LabRat writes about something that pisses me all the fuck off. Namely, she takes the piss out of this common advice:
Hey, fatties! Why do you persist in being so fat? It must be because you’re morally inadequate! After all we solved fatness way back with Ancel Keyes in the ’60s. All you have to do is eat lots of carbs, cut back on dietary fat and cholesterol, and waste half your waking hours in low-intensity steady-state jogging like everyone’s been doing for the past forty years. Oh, rates of obesity have been going up since we started telling you to eat more carbs and less fat and jog instead of sprint? It must be because you haven’t been listening, you fatties, because obviously if youlistened to caring people likeus you wouldn’t have been cursed by fatness in the first place. Anything that goes wrong with our prescribed plan isobviously due to poor adherence. Because you fatties, being fat, clearly can’t adhere to our obviously correct diets. Even if you have been trying to do so for ever (or the last fifty years, whichever comes first).
Christ’s quivering tits. Does anyone actually believe that shit?

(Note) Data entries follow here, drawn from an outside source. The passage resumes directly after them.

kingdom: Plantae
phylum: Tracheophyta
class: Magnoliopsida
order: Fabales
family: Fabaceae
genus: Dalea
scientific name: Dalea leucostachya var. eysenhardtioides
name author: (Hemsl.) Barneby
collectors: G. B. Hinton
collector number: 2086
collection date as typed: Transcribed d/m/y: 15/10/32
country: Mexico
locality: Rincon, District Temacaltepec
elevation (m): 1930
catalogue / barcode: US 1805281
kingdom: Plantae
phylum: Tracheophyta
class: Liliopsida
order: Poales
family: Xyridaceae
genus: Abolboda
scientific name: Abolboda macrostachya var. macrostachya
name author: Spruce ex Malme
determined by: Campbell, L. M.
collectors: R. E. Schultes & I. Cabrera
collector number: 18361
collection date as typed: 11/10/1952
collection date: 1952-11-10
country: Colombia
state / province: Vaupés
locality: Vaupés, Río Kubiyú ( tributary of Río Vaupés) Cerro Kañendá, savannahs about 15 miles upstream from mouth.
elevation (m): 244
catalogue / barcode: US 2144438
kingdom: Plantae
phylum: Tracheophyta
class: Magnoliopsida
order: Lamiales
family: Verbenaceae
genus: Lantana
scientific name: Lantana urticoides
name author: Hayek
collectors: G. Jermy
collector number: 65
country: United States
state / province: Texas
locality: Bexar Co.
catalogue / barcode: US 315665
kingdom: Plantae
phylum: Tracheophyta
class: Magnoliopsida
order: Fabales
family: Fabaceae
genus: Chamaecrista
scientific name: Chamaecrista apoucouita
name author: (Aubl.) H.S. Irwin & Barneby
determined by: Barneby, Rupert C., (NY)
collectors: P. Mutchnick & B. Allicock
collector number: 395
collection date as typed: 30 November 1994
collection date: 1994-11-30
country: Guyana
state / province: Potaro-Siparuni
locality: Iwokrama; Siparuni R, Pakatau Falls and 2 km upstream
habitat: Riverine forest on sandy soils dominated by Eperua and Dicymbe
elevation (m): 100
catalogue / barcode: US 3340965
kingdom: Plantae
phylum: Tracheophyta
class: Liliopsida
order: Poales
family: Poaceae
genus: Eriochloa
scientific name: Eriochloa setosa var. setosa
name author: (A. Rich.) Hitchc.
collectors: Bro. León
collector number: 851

Look, I appreciate Ms. Obama’s efforts to get folks to eat a bit better, and I don’t begrudge her the occasional cheeseburger because if you can hew to an eating plan that works for you — and spoiler warning for that Atomic Nerds link above, “an eating plan that works for you” will depend on a whole fuck-ton of metabolic variables and probably won’t last more than a few months if you’re actually making progress — for 90% of your meals you’re well on your way to whatever body composition you desire. But holy fucking orthorexia batman, yelling at an Olympic gymnast for eating a fucking Egg McMuffin, on national TV, just murders the whole idea of “90% compliance is great” and teaches the fucking world that only absolute purity is possible. You horrible person. Anyone who eats on a vaguely normal scale gets something like 21 meals a week. Get 18 of them right — that’s 6 days a week, for example — and you’re way ahead of the curve. Get 15 of them right and you’re doing a great job. So that means if you defy the autoapotheosizing First Lady and eat a fucking Egg McMuffin every Monday, Wednesday, and Friday morning — oh my fucking god you’re doing a great job! Don’t stop!
Michelle Obama wants to shame you into hating your body and developing an eating disorder because even winning a fucking Olympic gold medal is insufficient justification — in her hateful perverse narrow orthorexic mind — for eating a single meal you might oh my god enjoy. As you can tell that attitude makes me very fucking angry. The hell with her. Eat great six days this week and eat whatever the fuck you want thrice or more after your lifting. And if you do, why not join me in five or six too many beers? If you know enough about alcohol metabolism you won’t fear getting lucking foaded… and it’s in a good cause, because fuck the peddlers of orthorexia!
(Hey, wait a minute… “Peddlers of Orthorexia” would be a great name for a band.)